If you need true atomic transactions, that is a signal that the data should probably live in a single database rather than being split across services.
Interview-Style Question
> Q: A user books a vacation package that involves three separate services: flights, hotels, and car rentals. The car rental service fails after flights and hotels are booked. How do you handle this?
> A: Use a Saga with an orchestrator. The orchestrator coordinates the booking flow: first book the flight, then the hotel, then the car rental. When the car rental fails, the orchestrator triggers compensating transactions in reverse order. It cancels the hotel reservation (calling the hotel service's cancel endpoint) and cancels the flight reservation (calling the flights service's cancel endpoint). Each compensation is idempotent so retries are safe. The orchestrator logs every step and compensation for audit purposes. If a compensation itself fails (the hotel cancel API is down), the orchestrator retries with exponential backoff and eventually alerts a human operator if all retries are exhausted. The user sees a clear message: "We could not complete your booking. Any charges have been reversed." The system is always in a consistent state, either fully booked or fully cancelled.
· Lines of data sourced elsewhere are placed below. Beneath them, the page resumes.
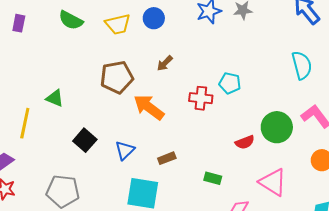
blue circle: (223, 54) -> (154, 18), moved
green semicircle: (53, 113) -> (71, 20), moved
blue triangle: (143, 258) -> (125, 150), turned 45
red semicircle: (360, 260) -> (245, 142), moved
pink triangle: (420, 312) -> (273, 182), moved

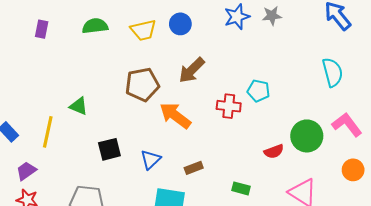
green semicircle: (71, 20) -> (95, 26), turned 145
brown arrow: (165, 63) -> (192, 70), size x1.6
black square: (85, 140) -> (109, 149), turned 35

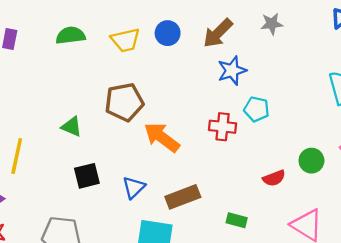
blue star: (237, 17) -> (232, 71), moved
brown arrow: (192, 70) -> (218, 33), moved
green triangle: (79, 106) -> (72, 127), moved
green circle: (307, 136) -> (311, 161), size x0.7
brown rectangle: (194, 168) -> (183, 197), size x1.6

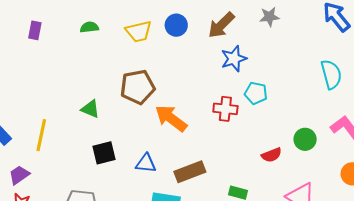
green semicircle: (71, 35) -> (89, 27), size x0.7
blue triangle: (134, 188) -> (146, 163), turned 50

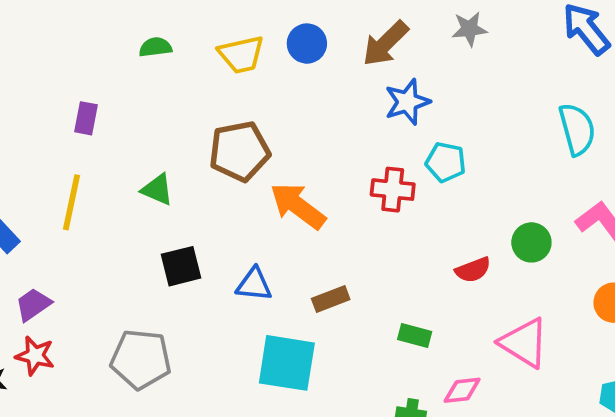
purple rectangle: (35, 30) -> (86, 118), moved
yellow line: (41, 135) -> (71, 202), moved
brown rectangle: (190, 172) -> (331, 299), size x0.7

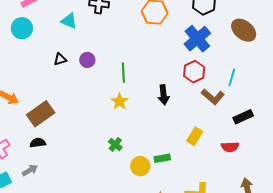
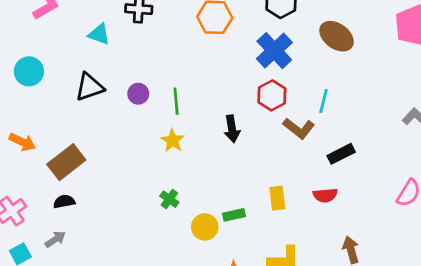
cyan circle: (22, 28) -> (29, 71), moved
black triangle: (60, 59) -> (89, 87), size x1.6
purple circle: (87, 60) -> (138, 94), moved
yellow rectangle: (195, 136) -> (277, 198), moved, turned -36

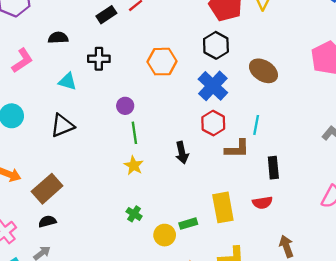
purple circle: (138, 94) -> (125, 106), moved
brown L-shape: (299, 128) -> (237, 149), turned -35
black rectangle: (341, 154) -> (273, 168), turned -65
yellow rectangle: (277, 198) -> (223, 207), size x1.5

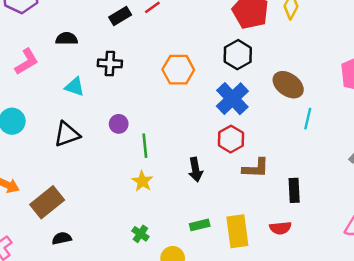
purple circle: (125, 106) -> (119, 124), moved
cyan line: (256, 125) -> (308, 119), moved
black semicircle: (47, 221) -> (62, 238), moved
green rectangle: (188, 224) -> (200, 225), moved

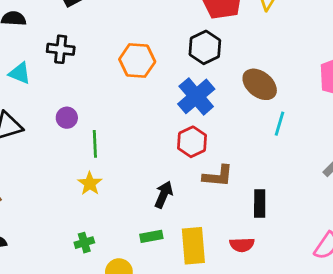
black arrow: (195, 170) -> (164, 195), moved, turned -150
green cross: (140, 234) -> (84, 243), turned 35

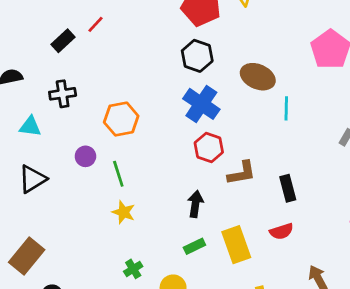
orange hexagon: (137, 61) -> (121, 119), moved

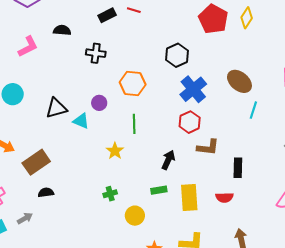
red line: (95, 24) -> (134, 10), turned 48
black hexagon: (197, 56) -> (177, 55), moved
cyan triangle: (30, 126) -> (81, 121), moved
green line: (118, 174) -> (134, 124), moved

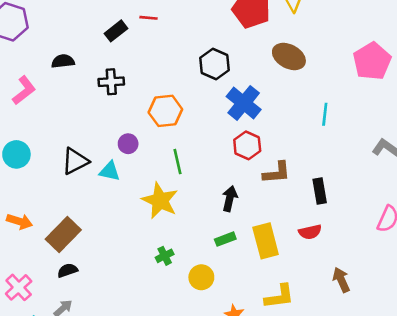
brown ellipse: (239, 81) -> (289, 56), moved
yellow star: (115, 151) -> (160, 201), size x1.6
black semicircle: (46, 192) -> (68, 270), moved

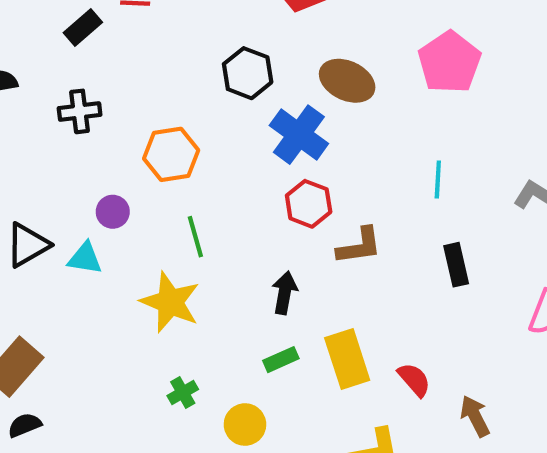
brown ellipse: (289, 56) -> (347, 81), moved
pink pentagon: (372, 61) -> (449, 62), moved
cyan line: (325, 114) -> (438, 179), moved
black rectangle: (320, 191) -> (456, 265), moved
red semicircle: (310, 232) -> (414, 380), moved, turned -115

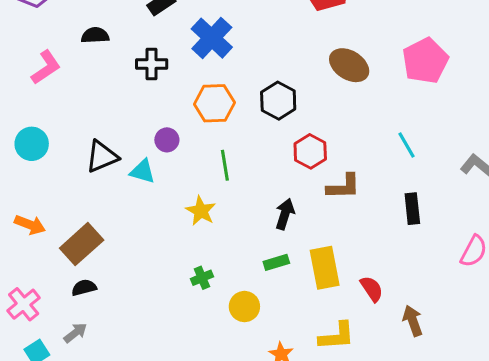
black hexagon: (248, 73) -> (278, 101), moved
blue cross: (299, 135) -> (212, 38), moved
cyan line: (438, 179) -> (407, 145), turned -40
yellow star: (170, 302) -> (201, 211), size x0.7

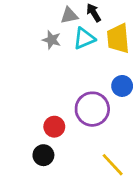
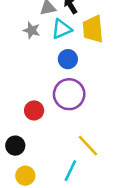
blue circle: (122, 86) -> (68, 59), moved
black circle: (43, 155) -> (15, 146), moved

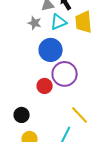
blue circle: (68, 59) -> (51, 50), moved, size x1.5
red circle: (34, 110) -> (45, 86), moved

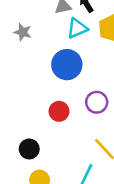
gray star: (35, 23) -> (23, 32), moved
purple circle: (65, 74) -> (97, 102), moved, size x0.7

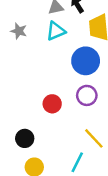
cyan triangle: (77, 28) -> (56, 31), moved
blue circle: (67, 65) -> (86, 61), moved

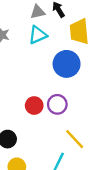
purple circle: (87, 95) -> (57, 104), moved

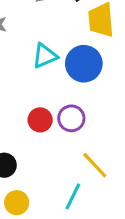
cyan triangle: (38, 35) -> (45, 56), moved

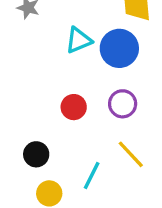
purple circle: (71, 118) -> (123, 104), moved
cyan line: (73, 196) -> (92, 175), moved

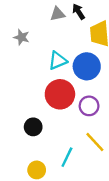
red circle: (74, 107) -> (60, 94), moved, size x1.6
black circle: (36, 154) -> (33, 127), moved

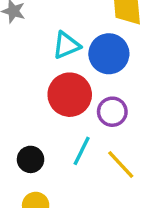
black circle: (33, 127) -> (31, 159), moved
cyan line: (67, 157) -> (82, 151), moved

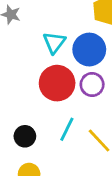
cyan triangle: (66, 45) -> (54, 43), turned -30
purple circle: (112, 112) -> (92, 85), moved

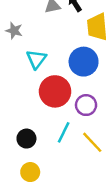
cyan triangle: (54, 43) -> (36, 59), moved
purple circle: (92, 85) -> (86, 105), moved

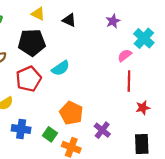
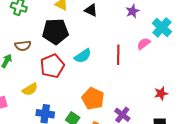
red line: (129, 81) -> (118, 55), moved

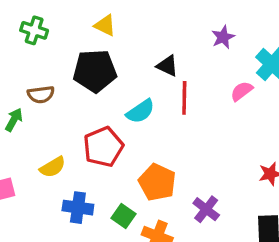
black triangle: (91, 10) -> (167, 66), moved
red line: (118, 55) -> (184, 98), moved
red pentagon: (52, 66) -> (103, 147), moved

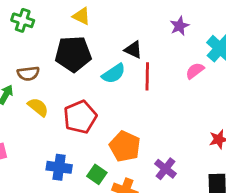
cyan semicircle: (140, 111) -> (114, 74), moved
yellow semicircle: (53, 167) -> (38, 107), moved, turned -110

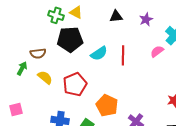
green cross: (23, 20) -> (56, 15), moved
black triangle: (133, 50) -> (116, 16), moved, turned -32

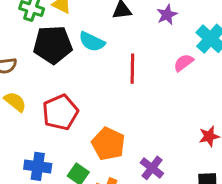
cyan semicircle: (99, 53) -> (92, 42), moved, turned 60

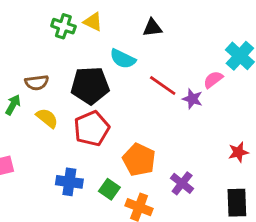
purple star: (167, 15) -> (192, 99), moved, turned -30
black pentagon: (53, 45) -> (90, 85), moved
red line: (132, 69) -> (163, 85), turned -56

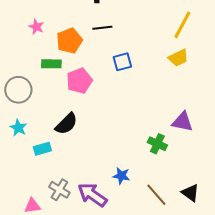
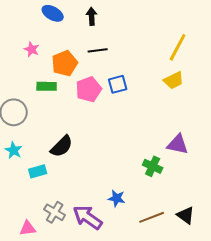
pink pentagon: (79, 81) -> (89, 89), moved
brown line: (156, 195) -> (152, 217), turned -70

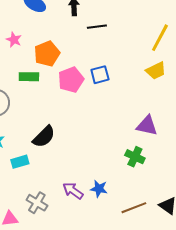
black line: (98, 50) -> (97, 27), moved
purple triangle: (178, 144) -> (147, 126), moved
purple arrow: (88, 217) -> (73, 191), moved, size x0.7

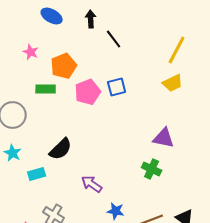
black line: (97, 27) -> (114, 39), turned 60
blue star: (99, 189) -> (116, 211), moved
purple arrow: (73, 191) -> (92, 184), moved

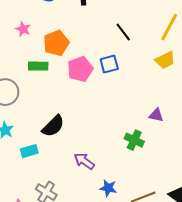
black line: (114, 39) -> (123, 32), moved
purple triangle: (164, 138) -> (156, 115), size x0.7
green cross: (152, 169) -> (134, 140), moved

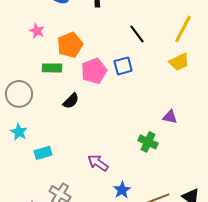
black semicircle: (53, 126) -> (71, 101), moved, size x0.7
blue star: (108, 188) -> (122, 190), turned 30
_Saga Orchestration Flow for a Vacation Booking_
### KEY TAKEAWAYS
* Two-phase commit (2PC) provides atomic distributed transactions but is blocking, slow, and fragile. It suits tightly coupled databases, not microservices. * Three-phase commit (3PC) reduces blocking but adds complexity and is rarely used in production. * The Saga pattern breaks distributed transactions into local transactions with compensating actions for rollback. It is the standard approach for microservices. * Choreography uses events for decentralized coordination. Orchestration uses a central coordinator. Choose orchestration for clear linear flows and choreography for loosely coupled reactions.
* Compensating transactions must be idempotent, carefully designed for operations that cannot be truly undone, and equipped with retry and escalation logic. * If you need atomic transactions across multiple data stores, reconsider whether that data should be split across services in the first place.